EXERCISE: Copy the dog food thread from "I'm glad I read" to "having to order.", switching "iams" to "Purina".

TEXT BLOCK:
== == ==

PS metamucil works for cats as well. ;D


----------



## Mercutio (Jan 18, 2010)

Just to give you another option... Cause that's what you want right now ;D how about the BARF diet? (bones and raw food)

To be honest, there isn't a BARF supplier where I live and making it up was too hard for me so we compromise with some high quality kibble and different types of raw meat, some cooked veggies (and sometimes leftover cat food when the cat doesn't want it). I posted in another topic that our breeder laughed at me when I asked what she was feeding because I would keep it the same and told me to feed a variety of different things. Seemed to work ok for Merc, he loves food!

He also loves to eat all the rubbish that datacna described.... Including rabbit poo, possum poo and kitty litter (he is locked out when the litter tray is cleaned)....


----------



## nick (Dec 18, 2010)

That seems to be the way with most stuff....information overload. One thing I have discovered about vizslas is that all of them are different....just like folks....some like this and some like that. My first V was a picky eater and so is my current 9 month old. As to what foodl to feed them....I would go with what the vet recommends and then modify that as needed. Some like chicken...some like fish...you just need to experiment a little.


----------



## tripp (Jan 13, 2011)

I'm glad I read this, I was fixing to post about this exact thing. My breeder used iams so thats what I've stuck with. It's puppy pro protection or something like that I'm not at home to look. She's never Had problems pooping( no diarrhea ). But my concern is the food is very small and it looks like she has a hard time eating it. Im thinking of switching. She also doesn't eat like I think a pup should. Im not sure she likes it. She only gained 5.8 lbs. In between vet visits(3 weeks). She's 13 weeks today and weighs right around 16-17lbs. Is that to light? My vet also sells science diet and I won't do that because as stated the first ingredient is corn. But I haven't seen any of these brands discussed on here, and I'm trying to avoid having to order.


----------



## kellygh (Oct 25, 2010)

== == ==

COLLECTED MATERIAL:

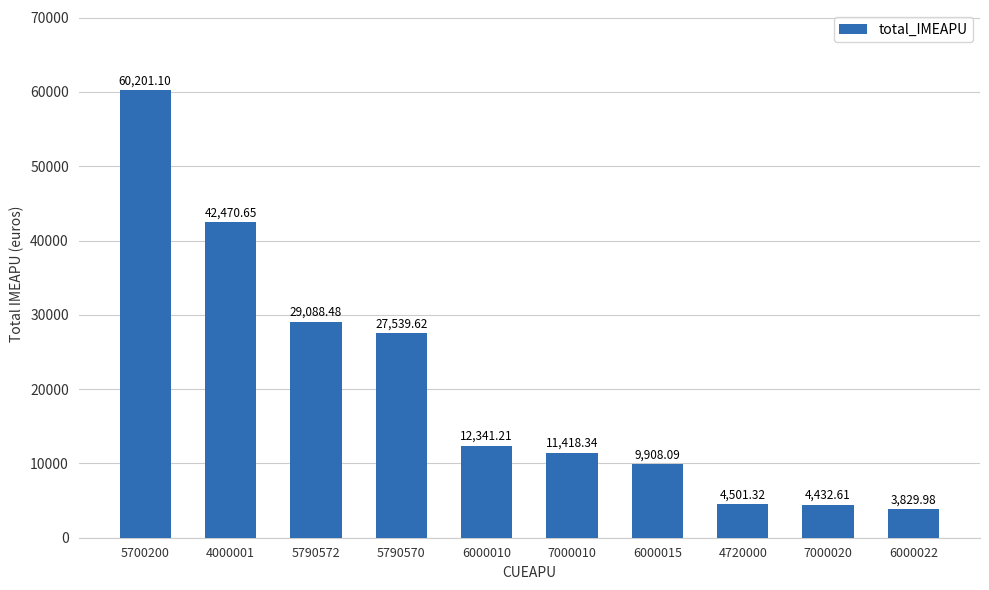

What is the ratio of the value at 4720000 to the value at 6000010?

0.4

== == ==

RESULT BELOW:
I'm glad I read this, I was fixing to post about this exact thing. My breeder used Purina so thats what I've stuck with. It's puppy pro protection or something like that I'm not at home to look. She's never Had problems pooping( no diarrhea ). But my concern is the food is very small and it looks like she has a hard time eating it. Im thinking of switching. She also doesn't eat like I think a pup should. Im not sure she likes it. She only gained 5.8 lbs. In between vet visits(3 weeks). She's 13 weeks today and weighs right around 16-17lbs. Is that to light? My vet also sells science diet and I won't do that because as stated the first ingredient is corn. But I haven't seen any of these brands discussed on here, and I'm trying to avoid having to order.